"Moyen de substituer commodement l'action du feu, a la force des hommes et des cheveaux pour mouvoir les machines" (Method of substituting the force of fire for horse and man power to move machines) WITH "De la resistance causée dans les Machines, tant par les frottemens des parties qui les composent, que par roideur des cordes qu'on y employe, & la maniere de calculer l'un & l'autre" (On the resistance caused in machines, both by the rubbing of the parts that compose them and by the stiffness of the cords that one uses in them, & the way of calculating both) in Histoire de l'Académie royale des sciences, Année MDCXCIX (1699).

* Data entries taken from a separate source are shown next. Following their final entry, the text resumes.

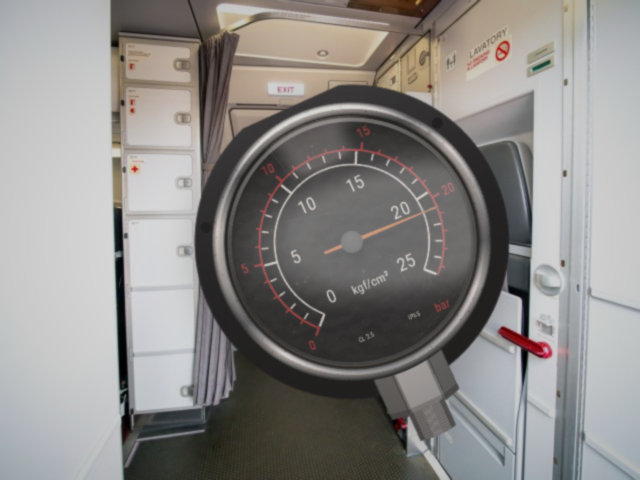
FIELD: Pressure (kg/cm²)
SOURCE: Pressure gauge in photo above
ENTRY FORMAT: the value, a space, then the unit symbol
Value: 21 kg/cm²
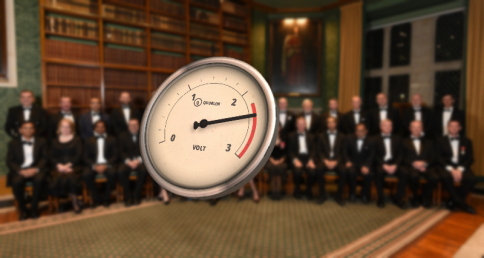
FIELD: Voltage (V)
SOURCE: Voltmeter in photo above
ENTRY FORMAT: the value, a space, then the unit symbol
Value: 2.4 V
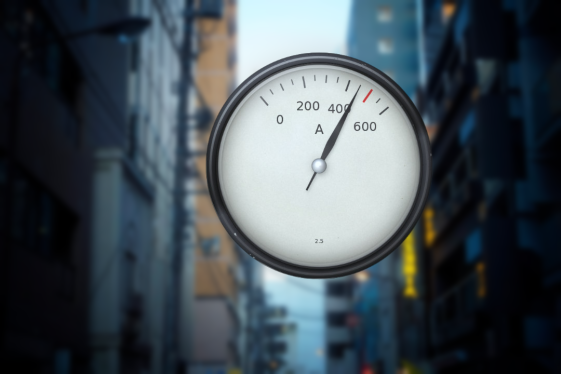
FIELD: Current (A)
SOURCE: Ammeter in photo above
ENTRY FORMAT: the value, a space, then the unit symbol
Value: 450 A
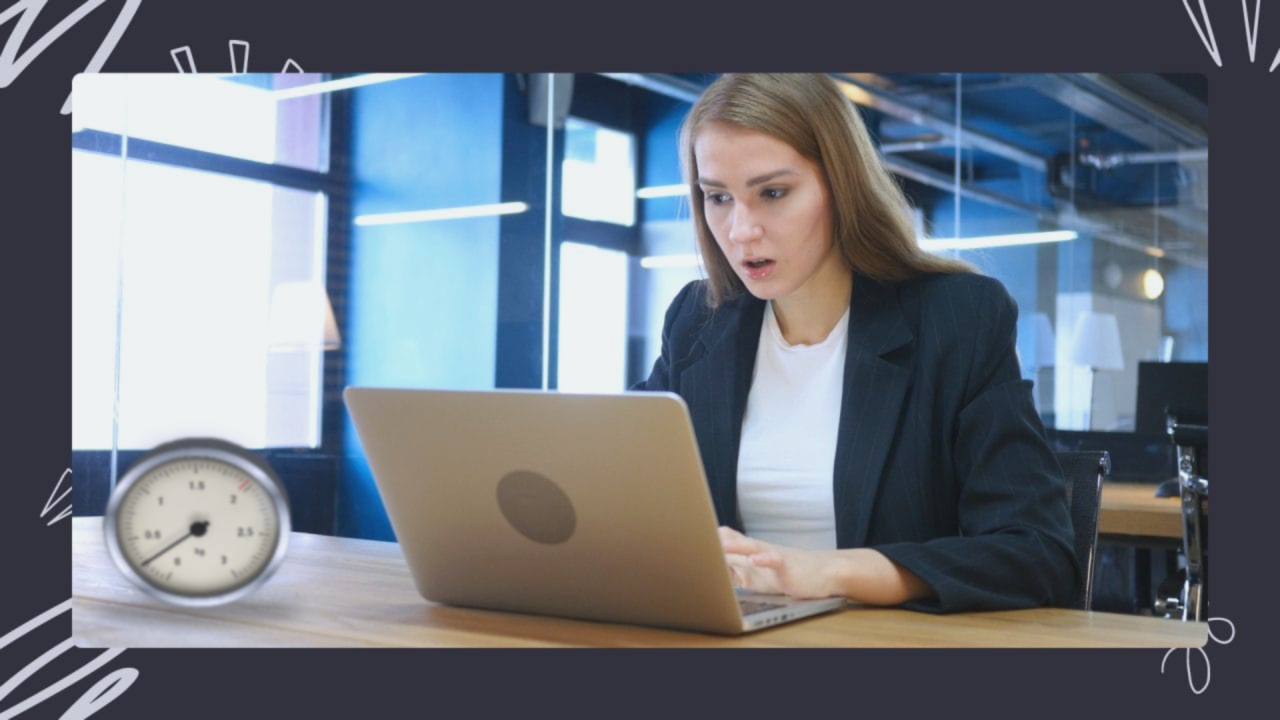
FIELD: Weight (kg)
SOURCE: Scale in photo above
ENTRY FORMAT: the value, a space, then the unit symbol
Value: 0.25 kg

Amsterdam: Chez Gerard Kuyper MDCCVI (1706), pp. 154-172 and pp. 257-278

1699 FIRST EDITION OF GUILLAUME AMONTONS’S TWO PAPERS ESTABLISHING THE CONCEPT OF FRICTION AS WELL AS THE LAW OF PROPORTIONALITY, the idea that frictional force is proportional to normal forces. Submitted to the Academy on 20 June and 19 December of the same year, respectively, the titles translate as “Method of substituting the force of fire for horse and man power to move machines” and “On the resistance caused in machines, by the friction of their component parts as well as by stiffness of the cords used there, and the way to calculate the one and the other”. Amontons's work is the first to explain the concept of friction and to explain the observed but heretofore not understood frictional loss of energy in machines.

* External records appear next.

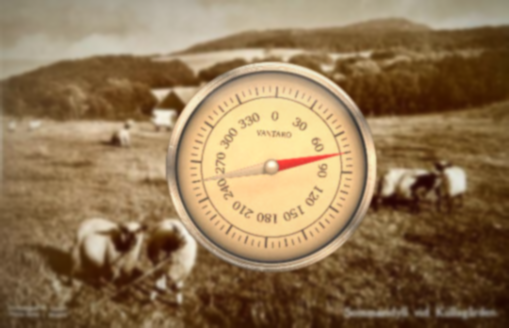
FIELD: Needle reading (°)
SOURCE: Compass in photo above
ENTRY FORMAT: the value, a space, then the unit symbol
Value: 75 °
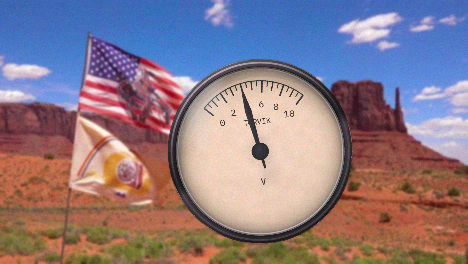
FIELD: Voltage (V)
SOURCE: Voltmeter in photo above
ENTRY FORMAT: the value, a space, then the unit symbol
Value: 4 V
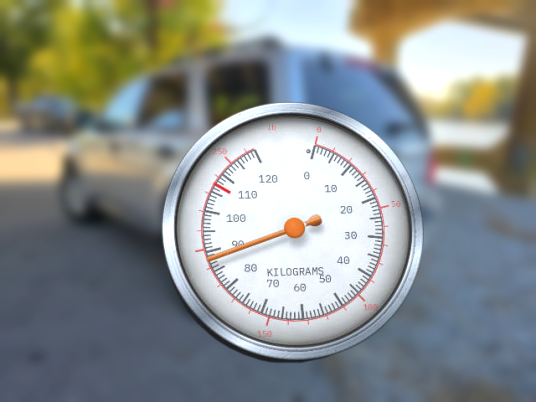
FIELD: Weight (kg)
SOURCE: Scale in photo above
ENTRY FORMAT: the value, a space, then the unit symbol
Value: 88 kg
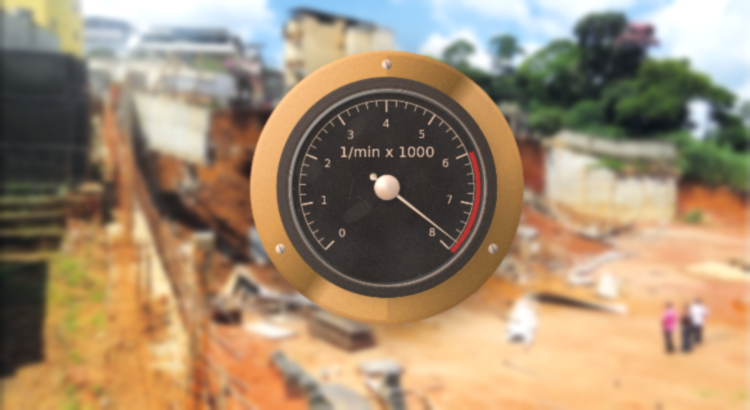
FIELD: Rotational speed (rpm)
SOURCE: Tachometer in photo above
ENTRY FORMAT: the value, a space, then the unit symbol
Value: 7800 rpm
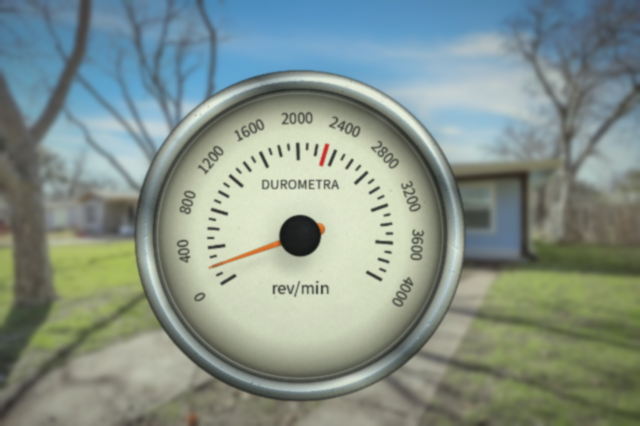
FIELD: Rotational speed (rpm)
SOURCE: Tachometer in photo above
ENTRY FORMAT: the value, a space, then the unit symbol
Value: 200 rpm
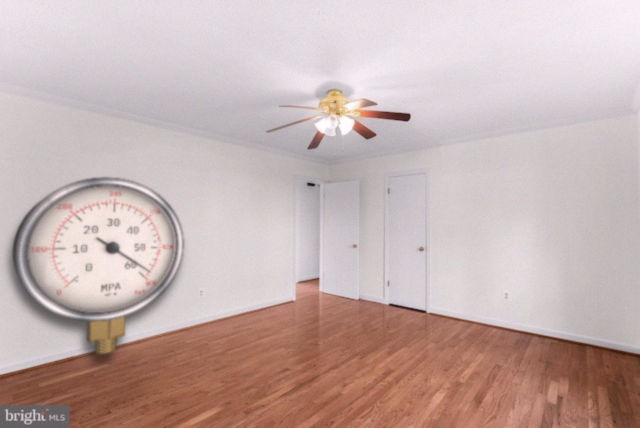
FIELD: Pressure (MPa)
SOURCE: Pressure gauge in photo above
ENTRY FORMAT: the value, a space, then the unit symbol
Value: 58 MPa
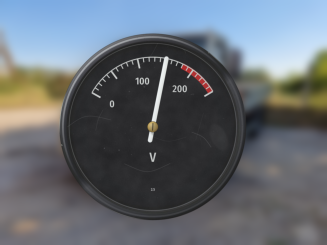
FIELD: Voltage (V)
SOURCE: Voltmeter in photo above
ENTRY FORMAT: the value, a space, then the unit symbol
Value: 150 V
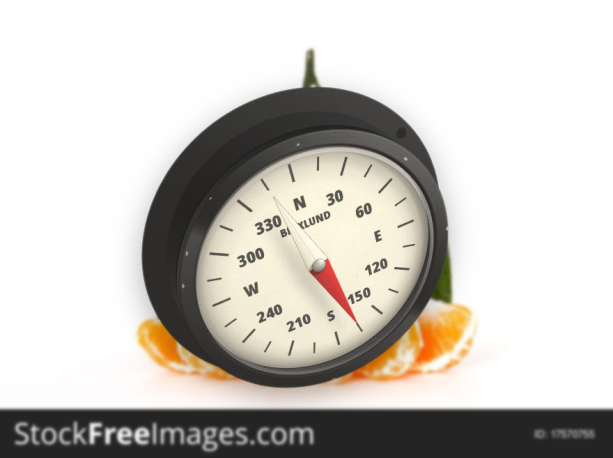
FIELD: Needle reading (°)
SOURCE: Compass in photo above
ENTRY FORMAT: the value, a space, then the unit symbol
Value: 165 °
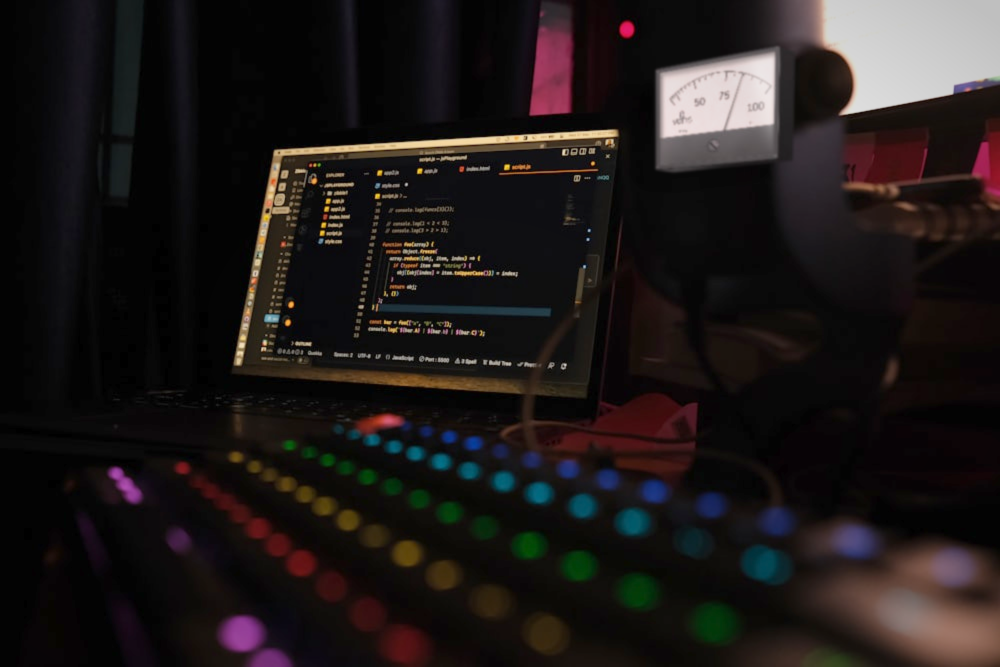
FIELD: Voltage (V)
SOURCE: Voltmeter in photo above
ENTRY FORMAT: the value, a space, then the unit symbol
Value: 85 V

Amontons articulates two original laws in these papers: (1) The force of friction is directly proportional to the applied load, known as Amontons’s First Law; (2) The force of friction is independent of the apparent area of contact, known as Amontons’s Second Law.

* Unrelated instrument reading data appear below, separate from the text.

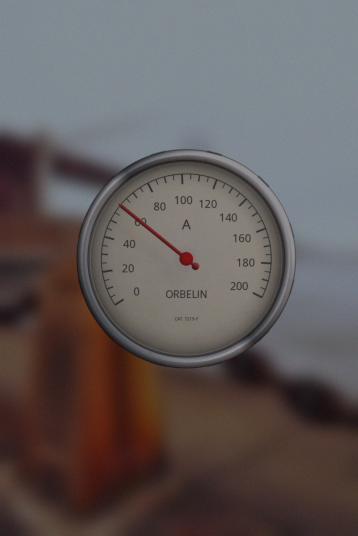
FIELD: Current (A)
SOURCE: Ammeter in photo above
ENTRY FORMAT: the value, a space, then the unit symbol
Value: 60 A
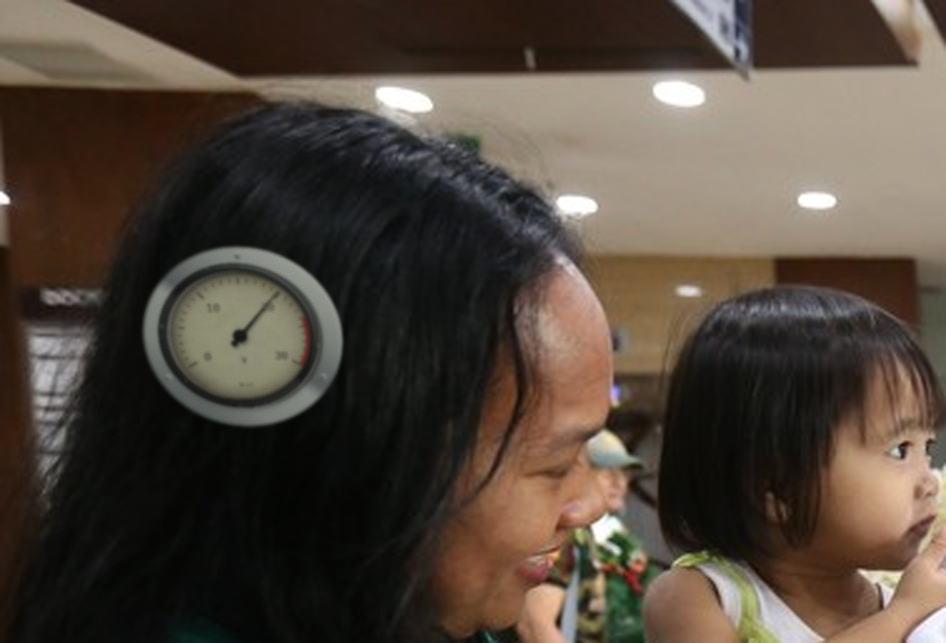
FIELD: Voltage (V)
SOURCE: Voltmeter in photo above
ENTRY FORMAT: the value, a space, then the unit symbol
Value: 20 V
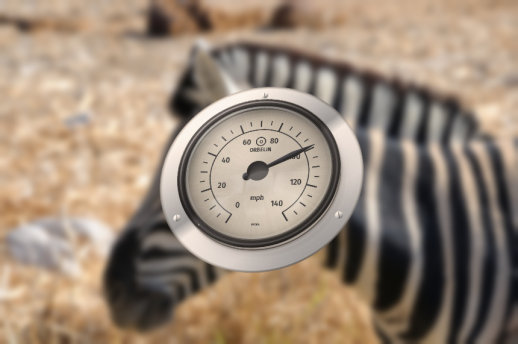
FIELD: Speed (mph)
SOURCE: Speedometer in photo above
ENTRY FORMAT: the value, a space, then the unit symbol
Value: 100 mph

“The second law, that friction is independent of the size of the bodies, was viewed by the French Royal Academy of Sciences with astonishment and skepticism. They instructed their senior academician De la Hire to repeat Amontons’s experiments and check their validity. This he did and confirmed Amontons’s conclusions [and[ the laws remain today” (Munden). The laws were again verified in 1781 by Charles Augustin de Coulomb. Work by Bowden and Tabor in 1954 greatly explained the laws and added further creedence. Item #608

CONDITION & DETAILS: In: Histoire de L’Academie Royale des Sciences. Année MDCXCIX (1699). Amsterdam: Chez Gerard Kuyper MDCCVI (1706). Ex-libris bearing only a small paper bookplate on the front pastedown reading Bibliothèque des Élèves; no other markings inside or out. 16 engraved copperplates (including frontispiece); many in-text illustrations; 4to (10 x 8 inches; 250 x 200mm). Bound in full calf. 5 raised bands at the spine; gilt-lettered, red morocco spine label. Minor scuffing and rubbing at the edges. Tightly and very solidly bound. Clean and bright throughout. Near fine condition.